■ ACTION ITEM A: In the passage on Netanyahu and terrorism, reproduce everything from "Netanyahu is a" down to "an implausible alternative." word for word.
■ ACTION ITEM B: Render this sentence from the passage on Netanyahu and terrorism in Spanish: "North Korea aids Iran and Pakistan in their nuclear ambitions, which portend the most lethal threat that terrorism poses."

■ DOCUMENT SECTION:
========

Netanyahu is a flawed politician, but he is flawed like Churchill — stogies and drink (though Bibi is a teetotaler compared to Churchill’s famed capacity) and a succession of three wives. Like Churchill, Netanyahu was more than a decade ahead of his contemporaries in grasping that the enemy is serious and that their stated goals must be weighed seriously. Now he must confront the Iranians at a time when it appears that the only plausible path is the overthrow of their government. Perhaps, though, there is an implausible alternative.
“The first and most crucial thing to understand [about terrorism],” as Netanyahu told the U.S. Congress after 9/11, is that “there is no international terrorism without the support of sovereign states…. Terrorists are not suspended in midair. They train, arm, and indoctrinate their killers from within safe havens in the territories provided by terrorist states.” The reality is that Hezbollah and Hamas are creatures of Iran, that al-Qaida is harbored by Pakistan, that the Palestinian Authority depends on Egypt, Saudi Arabia, and the United Nations, and that the Kurdish PKK, the Islamic jihad, and Hamas all subsist on Syrian support. North Korea aids Iran and Pakistan in their nuclear ambitions, which portend the most lethal threat that terrorism poses.

========

■ DATA EXTRACT:
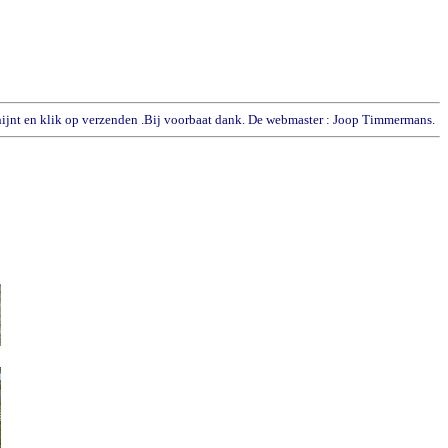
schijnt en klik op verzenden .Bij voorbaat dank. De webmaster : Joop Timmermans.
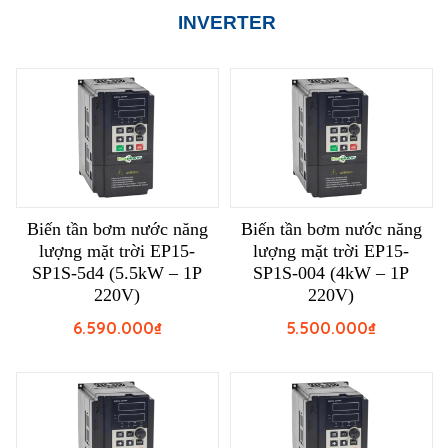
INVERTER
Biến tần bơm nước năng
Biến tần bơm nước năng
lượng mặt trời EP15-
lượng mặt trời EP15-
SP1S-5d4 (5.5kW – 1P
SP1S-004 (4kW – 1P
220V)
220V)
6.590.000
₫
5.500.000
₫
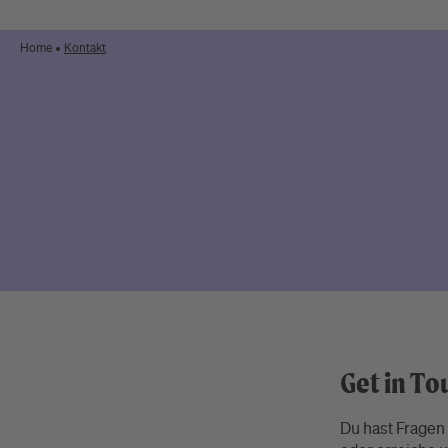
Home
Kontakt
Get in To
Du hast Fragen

========

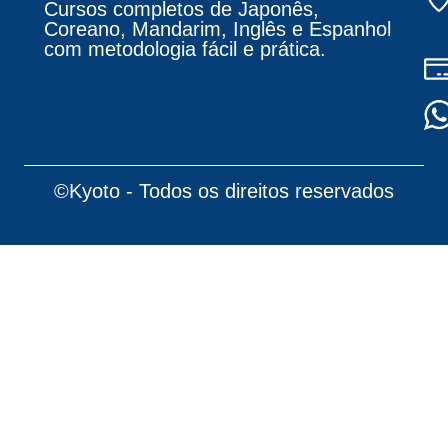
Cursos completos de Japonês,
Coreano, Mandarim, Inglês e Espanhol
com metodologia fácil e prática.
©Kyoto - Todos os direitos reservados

========

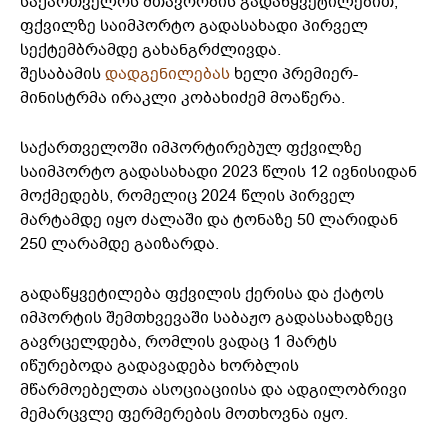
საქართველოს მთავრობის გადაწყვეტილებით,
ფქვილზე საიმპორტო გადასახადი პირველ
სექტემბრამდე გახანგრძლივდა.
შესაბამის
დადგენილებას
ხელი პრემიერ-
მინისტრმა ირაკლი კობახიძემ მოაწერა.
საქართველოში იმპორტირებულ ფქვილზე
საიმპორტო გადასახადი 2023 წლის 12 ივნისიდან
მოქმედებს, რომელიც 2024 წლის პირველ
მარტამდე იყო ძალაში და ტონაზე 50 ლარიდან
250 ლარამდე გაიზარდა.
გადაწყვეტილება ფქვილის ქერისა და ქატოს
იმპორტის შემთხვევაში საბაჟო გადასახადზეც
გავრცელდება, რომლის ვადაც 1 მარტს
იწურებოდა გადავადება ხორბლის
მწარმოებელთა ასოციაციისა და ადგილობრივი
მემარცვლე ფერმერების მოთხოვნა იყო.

========

■ RESPONSE AREA A:
Netanyahu is a flawed politician, but he is flawed like Churchill — stogies and drink (though Bibi is a teetotaler compared to Churchill’s famed capacity) and a succession of three wives. Like Churchill, Netanyahu was more than a decade ahead of his contemporaries in grasping that the enemy is serious and that their stated goals must be weighed seriously. Now he must confront the Iranians at a time when it appears that the only plausible path is the overthrow of their government. Perhaps, though, there is an implausible alternative.

■ RESPONSE AREA B: Corea del Norte ayuda a Irán y a Pakistán en sus ambiciones nucleares, que presagian la amenaza más letal que plantea el terrorismo.